Quando vemos pessoas a ficar fora de si por causa de um lance num jogo de futebol, ou de umas quaisquer declarações de um dirigente ou até a dar largas à sua indignação a propósito de uma campanha eleitoral para um clube, percebemos que há quem deva rever as prioridades da sua vida.
Apesar disso, o desporto pode ter um papel no meio desta a crise. Estamos naturalmente a falar de questões essencialmente simbólicas, mas importa, desde logo, que as maiores organizações mundiais que regem o mais impactante desporto do mundo tomem posições claras. Ontem ficámos a saber que as seleções da Polónia e da Suécia se recusam a jogar contra a Rússia no apuramento para o Mundial do Catar. Teria sido preferível que a FIFA se tivesse antecipado e assumido em primeira linha que aquele país ficava de fora da dita competição. Assim, das duas uma: ou vai a reboque dos acontecimentos ou (o que seria impensável) puniria aquelas duas seleções e daria o bilhete de ida à federação russa.

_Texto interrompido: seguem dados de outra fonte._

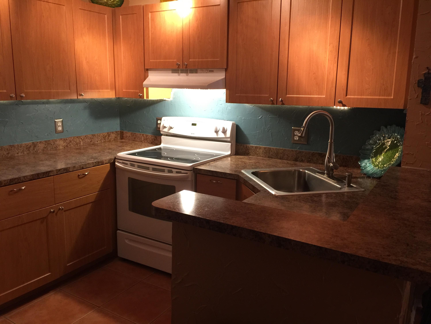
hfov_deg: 61.7
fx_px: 361
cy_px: 162
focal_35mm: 29
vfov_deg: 48.2
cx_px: 216
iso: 100
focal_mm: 4.15
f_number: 2.2
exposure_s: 1/15
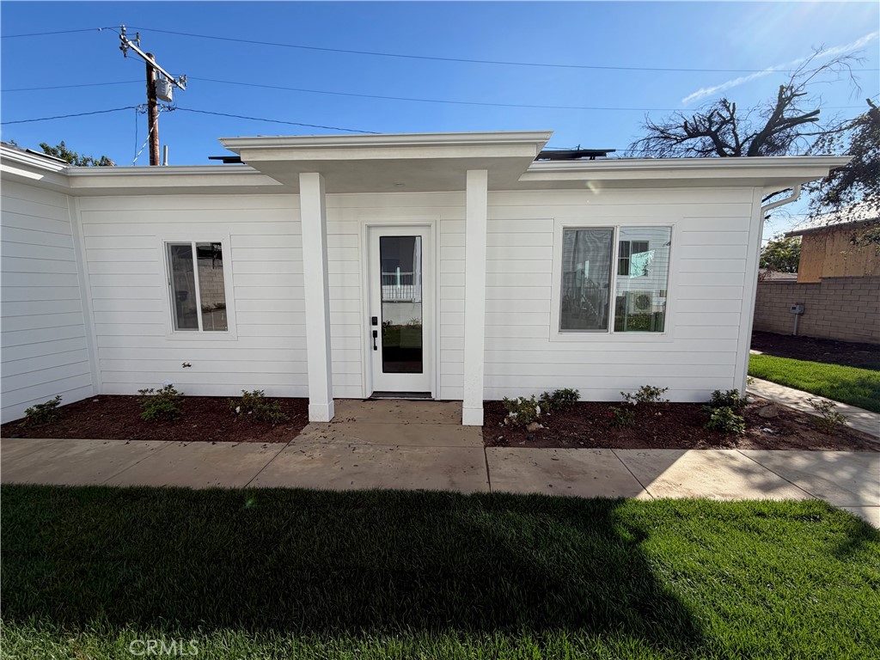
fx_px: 356
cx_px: 440
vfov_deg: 85.7
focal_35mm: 14
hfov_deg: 102.1
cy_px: 330
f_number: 2.2
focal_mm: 2.22
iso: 25
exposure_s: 1/770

Infelizmente, o organismo máximo do futebol mundial não se costuma destacar pelas suas posições de princípio, mas antes por soçobrar permanentemente ante a tentação do vil metal. Não nos esquecemos que, já depois de ações inqualificáveis por parte do regime de Putin, a FIFA entendeu por bem entregar a esse país a realização de um Mundial de futebol. Oxalá me engane, mas dali não costuma vir nada de bom. Melhor andou a UEFA, que de imediato transferiu a final da Champions de São Petersburgo para Paris. Importa ainda tomar decisões quanto à participação das equipas russas nas competições europeias. Como dizia, são atos de mero simbolismo, mas por pequenos que sejam, todos os que sirvam para pôr pressão sob Moscovo serão seguramente poucos. Da mesma forma, ficámos a saber que o Grande Prémio de F1 da Rússia já não se realizará e que o COI recomendou às federações internacionais que retirem a Rússia e a Bielorrússia das suas competições.
O desporto pode ainda ter um papel na divulgação das mensagens certas na hora certa e no despertar de consciências. As estrelas do desporto mundial são seguidas por milhões de pessoas e devem ter voz ativa na denúncia das atrocidades que estão a ser cometidas no leste europeu. Felizmente, um pouco por todo o lado, vamos assistindo a declarações de solidariedade que vão muito para além dos atletas ucranianos. Porque este não é um problema só ucraniano. É um desafio à nossa civilização e uma barbárie que um dia pode bater à porta de cada um de nós.